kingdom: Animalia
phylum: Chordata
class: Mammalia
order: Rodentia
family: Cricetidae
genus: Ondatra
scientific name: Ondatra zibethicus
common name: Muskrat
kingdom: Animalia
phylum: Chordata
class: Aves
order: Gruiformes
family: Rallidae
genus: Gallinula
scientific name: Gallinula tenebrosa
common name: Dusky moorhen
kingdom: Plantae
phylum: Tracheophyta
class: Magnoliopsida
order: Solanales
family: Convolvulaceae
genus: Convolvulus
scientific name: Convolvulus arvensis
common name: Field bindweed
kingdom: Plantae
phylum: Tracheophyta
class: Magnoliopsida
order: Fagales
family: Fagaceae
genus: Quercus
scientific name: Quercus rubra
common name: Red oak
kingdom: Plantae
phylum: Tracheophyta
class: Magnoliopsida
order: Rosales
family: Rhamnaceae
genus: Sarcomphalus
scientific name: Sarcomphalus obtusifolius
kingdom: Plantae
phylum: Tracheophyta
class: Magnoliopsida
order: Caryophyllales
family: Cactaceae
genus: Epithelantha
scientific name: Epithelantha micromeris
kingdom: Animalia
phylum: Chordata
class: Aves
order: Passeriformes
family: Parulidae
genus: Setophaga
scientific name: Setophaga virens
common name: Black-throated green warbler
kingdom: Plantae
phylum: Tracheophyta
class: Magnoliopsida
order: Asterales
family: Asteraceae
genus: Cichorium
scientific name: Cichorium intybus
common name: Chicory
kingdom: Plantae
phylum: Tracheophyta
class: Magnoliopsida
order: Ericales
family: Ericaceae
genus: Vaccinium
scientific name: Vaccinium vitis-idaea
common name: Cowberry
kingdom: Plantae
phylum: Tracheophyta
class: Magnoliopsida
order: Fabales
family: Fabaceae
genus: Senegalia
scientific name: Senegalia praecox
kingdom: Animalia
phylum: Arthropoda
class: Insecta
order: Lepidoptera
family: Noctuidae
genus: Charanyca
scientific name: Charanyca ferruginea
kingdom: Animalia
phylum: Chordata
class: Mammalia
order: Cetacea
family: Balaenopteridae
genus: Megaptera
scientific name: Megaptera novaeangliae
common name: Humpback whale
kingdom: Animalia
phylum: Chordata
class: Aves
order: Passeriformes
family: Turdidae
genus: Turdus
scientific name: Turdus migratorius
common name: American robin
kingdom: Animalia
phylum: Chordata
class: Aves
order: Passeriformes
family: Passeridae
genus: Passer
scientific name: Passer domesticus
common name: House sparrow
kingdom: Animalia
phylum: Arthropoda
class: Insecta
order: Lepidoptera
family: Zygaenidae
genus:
________________
For every one of the records above, quote each naming line word for word, from kingdom through the last line given for it.

● **THE SOLUTION**:
kingdom: Animalia
phylum: Chordata
class: Mammalia
order: Rodentia
family: Cricetidae
genus: Ondatra
scientific name: Ondatra zibethicus
common name: Muskrat
kingdom: Animalia
phylum: Chordata
class: Aves
order: Gruiformes
family: Rallidae
genus: Gallinula
scientific name: Gallinula tenebrosa
common name: Dusky moorhen
kingdom: Plantae
phylum: Tracheophyta
class: Magnoliopsida
order: Solanales
family: Convolvulaceae
genus: Convolvulus
scientific name: Convolvulus arvensis
common name: Field bindweed
kingdom: Plantae
phylum: Tracheophyta
class: Magnoliopsida
order: Fagales
family: Fagaceae
genus: Quercus
scientific name: Quercus rubra
common name: Red oak
kingdom: Plantae
phylum: Tracheophyta
class: Magnoliopsida
order: Rosales
family: Rhamnaceae
genus: Sarcomphalus
scientific name: Sarcomphalus obtusifolius
kingdom: Plantae
phylum: Tracheophyta
class: Magnoliopsida
order: Caryophyllales
family: Cactaceae
genus: Epithelantha
scientific name: Epithelantha micromeris
kingdom: Animalia
phylum: Chordata
class: Aves
order: Passeriformes
family: Parulidae
genus: Setophaga
scientific name: Setophaga virens
common name: Black-throated green warbler
kingdom: Plantae
phylum: Tracheophyta
class: Magnoliopsida
order: Asterales
family: Asteraceae
genus: Cichorium
scientific name: Cichorium intybus
common name: Chicory
kingdom: Plantae
phylum: Tracheophyta
class: Magnoliopsida
order: Ericales
family: Ericaceae
genus: Vaccinium
scientific name: Vaccinium vitis-idaea
common name: Cowberry
kingdom: Plantae
phylum: Tracheophyta
class: Magnoliopsida
order: Fabales
family: Fabaceae
genus: Senegalia
scientific name: Senegalia praecox
kingdom: Animalia
phylum: Arthropoda
class: Insecta
order: Lepidoptera
family: Noctuidae
genus: Charanyca
scientific name: Charanyca ferruginea
kingdom: Animalia
phylum: Chordata
class: Mammalia
order: Cetacea
family: Balaenopteridae
genus: Megaptera
scientific name: Megaptera novaeangliae
common name: Humpback whale
kingdom: Animalia
phylum: Chordata
class: Aves
order: Passeriformes
family: Turdidae
genus: Turdus
scientific name: Turdus migratorius
common name: American robin
kingdom: Animalia
phylum: Chordata
class: Aves
order: Passeriformes
family: Passeridae
genus: Passer
scientific name: Passer domesticus
common name: House sparrow
kingdom: Animalia
phylum: Arthropoda
class: Insecta
order: Lepidoptera
family: Zygaenidae
genus:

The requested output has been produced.